=== Work instruction ===
Print the complete set of entries exactly.

======== Source information ========

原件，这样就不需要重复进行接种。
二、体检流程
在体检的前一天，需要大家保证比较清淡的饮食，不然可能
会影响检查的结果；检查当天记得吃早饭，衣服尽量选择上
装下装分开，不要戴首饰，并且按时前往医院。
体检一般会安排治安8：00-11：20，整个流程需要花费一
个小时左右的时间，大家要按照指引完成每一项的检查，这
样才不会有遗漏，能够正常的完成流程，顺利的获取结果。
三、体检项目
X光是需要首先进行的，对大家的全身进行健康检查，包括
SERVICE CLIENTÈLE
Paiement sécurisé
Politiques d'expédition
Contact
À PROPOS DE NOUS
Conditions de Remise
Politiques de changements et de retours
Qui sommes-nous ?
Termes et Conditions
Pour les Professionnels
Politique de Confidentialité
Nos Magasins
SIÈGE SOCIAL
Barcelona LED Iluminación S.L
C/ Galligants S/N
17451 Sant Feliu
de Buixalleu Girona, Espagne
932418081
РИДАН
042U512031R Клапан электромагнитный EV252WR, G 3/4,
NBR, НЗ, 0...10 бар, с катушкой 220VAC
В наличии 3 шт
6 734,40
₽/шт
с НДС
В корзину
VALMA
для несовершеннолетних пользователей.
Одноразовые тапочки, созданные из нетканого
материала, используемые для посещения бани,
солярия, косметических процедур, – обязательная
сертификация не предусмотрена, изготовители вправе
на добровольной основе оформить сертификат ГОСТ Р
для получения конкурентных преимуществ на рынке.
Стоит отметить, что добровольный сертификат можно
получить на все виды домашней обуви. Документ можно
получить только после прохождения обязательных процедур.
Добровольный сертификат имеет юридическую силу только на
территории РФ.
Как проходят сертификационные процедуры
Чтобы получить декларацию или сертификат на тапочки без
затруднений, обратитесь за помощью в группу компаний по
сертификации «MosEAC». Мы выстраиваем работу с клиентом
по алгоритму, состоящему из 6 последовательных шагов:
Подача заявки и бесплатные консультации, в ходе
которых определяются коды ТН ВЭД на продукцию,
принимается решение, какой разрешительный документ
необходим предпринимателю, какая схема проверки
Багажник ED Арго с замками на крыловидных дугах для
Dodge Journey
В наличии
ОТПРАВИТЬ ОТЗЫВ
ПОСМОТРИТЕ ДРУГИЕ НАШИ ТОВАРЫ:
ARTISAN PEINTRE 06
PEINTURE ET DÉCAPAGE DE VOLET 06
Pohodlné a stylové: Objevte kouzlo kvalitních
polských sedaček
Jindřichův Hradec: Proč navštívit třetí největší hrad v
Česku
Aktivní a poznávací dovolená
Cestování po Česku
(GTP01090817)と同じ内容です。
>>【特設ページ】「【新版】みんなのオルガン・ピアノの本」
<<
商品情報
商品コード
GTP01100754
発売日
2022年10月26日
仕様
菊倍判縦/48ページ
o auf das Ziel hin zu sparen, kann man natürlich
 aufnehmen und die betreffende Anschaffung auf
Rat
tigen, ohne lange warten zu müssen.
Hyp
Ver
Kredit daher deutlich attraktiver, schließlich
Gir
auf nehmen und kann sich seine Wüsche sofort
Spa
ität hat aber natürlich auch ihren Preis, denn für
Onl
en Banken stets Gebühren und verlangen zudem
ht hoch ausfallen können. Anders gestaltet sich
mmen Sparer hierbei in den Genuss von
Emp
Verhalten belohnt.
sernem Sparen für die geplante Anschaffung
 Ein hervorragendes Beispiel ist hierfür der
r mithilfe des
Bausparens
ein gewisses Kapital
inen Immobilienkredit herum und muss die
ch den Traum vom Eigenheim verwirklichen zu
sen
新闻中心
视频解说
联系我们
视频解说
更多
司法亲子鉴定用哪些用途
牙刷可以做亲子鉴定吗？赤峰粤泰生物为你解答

========

=== Response ===
原件，这样就不需要重复进行接种。
二、体检流程
在体检的前一天，需要大家保证比较清淡的饮食，不然可能
会影响检查的结果；检查当天记得吃早饭，衣服尽量选择上
装下装分开，不要戴首饰，并且按时前往医院。
体检一般会安排治安8：00-11：20，整个流程需要花费一
个小时左右的时间，大家要按照指引完成每一项的检查，这
样才不会有遗漏，能够正常的完成流程，顺利的获取结果。
三、体检项目
X光是需要首先进行的，对大家的全身进行健康检查，包括
SERVICE CLIENTÈLE
Paiement sécurisé
Politiques d'expédition
Contact
À PROPOS DE NOUS
Conditions de Remise
Politiques de changements et de retours
Qui sommes-nous ?
Termes et Conditions
Pour les Professionnels
Politique de Confidentialité
Nos Magasins
SIÈGE SOCIAL
Barcelona LED Iluminación S.L
C/ Galligants S/N
17451 Sant Feliu
de Buixalleu Girona, Espagne
932418081
РИДАН
042U512031R Клапан электромагнитный EV252WR, G 3/4,
NBR, НЗ, 0...10 бар, с катушкой 220VAC
В наличии 3 шт
6 734,40
₽/шт
с НДС
В корзину
VALMA
для несовершеннолетних пользователей.
Одноразовые тапочки, созданные из нетканого
материала, используемые для посещения бани,
солярия, косметических процедур, – обязательная
сертификация не предусмотрена, изготовители вправе
на добровольной основе оформить сертификат ГОСТ Р
для получения конкурентных преимуществ на рынке.
Стоит отметить, что добровольный сертификат можно
получить на все виды домашней обуви. Документ можно
получить только после прохождения обязательных процедур.
Добровольный сертификат имеет юридическую силу только на
территории РФ.
Как проходят сертификационные процедуры
Чтобы получить декларацию или сертификат на тапочки без
затруднений, обратитесь за помощью в группу компаний по
сертификации «MosEAC». Мы выстраиваем работу с клиентом
по алгоритму, состоящему из 6 последовательных шагов:
Подача заявки и бесплатные консультации, в ходе
которых определяются коды ТН ВЭД на продукцию,
принимается решение, какой разрешительный документ
необходим предпринимателю, какая схема проверки
Багажник ED Арго с замками на крыловидных дугах для
Dodge Journey
В наличии
ОТПРАВИТЬ ОТЗЫВ
ПОСМОТРИТЕ ДРУГИЕ НАШИ ТОВАРЫ:
ARTISAN PEINTRE 06
PEINTURE ET DÉCAPAGE DE VOLET 06
Pohodlné a stylové: Objevte kouzlo kvalitních
polských sedaček
Jindřichův Hradec: Proč navštívit třetí největší hrad v
Česku
Aktivní a poznávací dovolená
Cestování po Česku
(GTP01090817)と同じ内容です。
>>【特設ページ】「【新版】みんなのオルガン・ピアノの本」
<<
商品情報
商品コード
GTP01100754
発売日
2022年10月26日
仕様
菊倍判縦/48ページ
o auf das Ziel hin zu sparen, kann man natürlich
 aufnehmen und die betreffende Anschaffung auf
Rat
tigen, ohne lange warten zu müssen.
Hyp
Ver
Kredit daher deutlich attraktiver, schließlich
Gir
auf nehmen und kann sich seine Wüsche sofort
Spa
ität hat aber natürlich auch ihren Preis, denn für
Onl
en Banken stets Gebühren und verlangen zudem
ht hoch ausfallen können. Anders gestaltet sich
mmen Sparer hierbei in den Genuss von
Emp
Verhalten belohnt.
sernem Sparen für die geplante Anschaffung
 Ein hervorragendes Beispiel ist hierfür der
r mithilfe des
Bausparens
ein gewisses Kapital
inen Immobilienkredit herum und muss die
ch den Traum vom Eigenheim verwirklichen zu
sen
新闻中心
视频解说
联系我们
视频解说
更多
司法亲子鉴定用哪些用途
牙刷可以做亲子鉴定吗？赤峰粤泰生物为你解答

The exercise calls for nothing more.